CNN gave no details of the allegations but U.S. media outlet Buzzfeed published, without corroborating its contents, a 35-page dossier of memos on which the synopsis is based, which had been circulating in Washington for months.

The memos describe sex videos involving prostitutes filmed during a 2013 visit by Trump to a luxury Moscow hotel, supposedly as a potential means for blackmail.

They also suggest Russian officials proposed lucrative deals in order to win influence over the Republican real estate magnate.

The dossier was originally compiled by a former British MI-6 intelligence operative hired by other U.S. presidential contenders to do political “opposition research” on Trump in the middle of last year, according to CNN.

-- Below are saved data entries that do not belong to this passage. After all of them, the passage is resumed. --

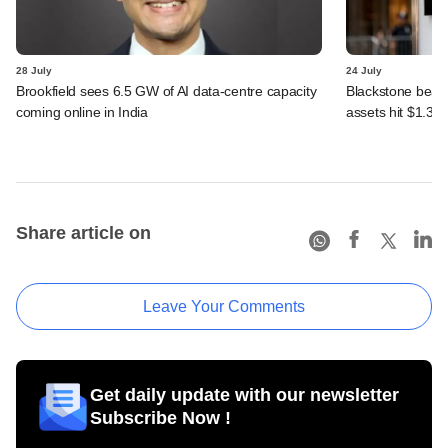
28 July
24 July
Brookfield sees 6.5 GW of AI data-centre capacity
Blackstone beats 
coming online in India
assets hit $1.35 tr
Share article on
Leave Your Comments
Get daily update with our newsletter
Subscribe Now !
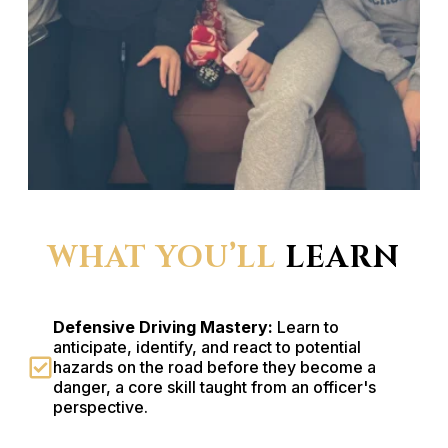
WHAT YOU’LL
LEARN
Defensive Driving Mastery:
Learn to
anticipate, identify, and react to potential
hazards on the road before they become a
danger, a core skill taught from an officer's
perspective.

Russia is likely to take center stage when Trump will use his first news conference in nearly six months on Wednesday to lay out a plan to separate himself from his business empire to try to erase questions about potential conflicts of interest.

In his first formal session with reporters since winning the Nov. 8 election, Trump will likely face questions about his bid to warm U.S. relations with Moscow.

Trump has faced persistent questions about Russia throughout the past year given his reluctance to criticize Russian President Vladimir Putin and his desire to improve U.S. relations with Moscow, including working together to defeat ISIS.

While North Korea, Syria, Iran, China, tax reform and border security could well come up at the news conference, questions about Russia are likely to dominate the session.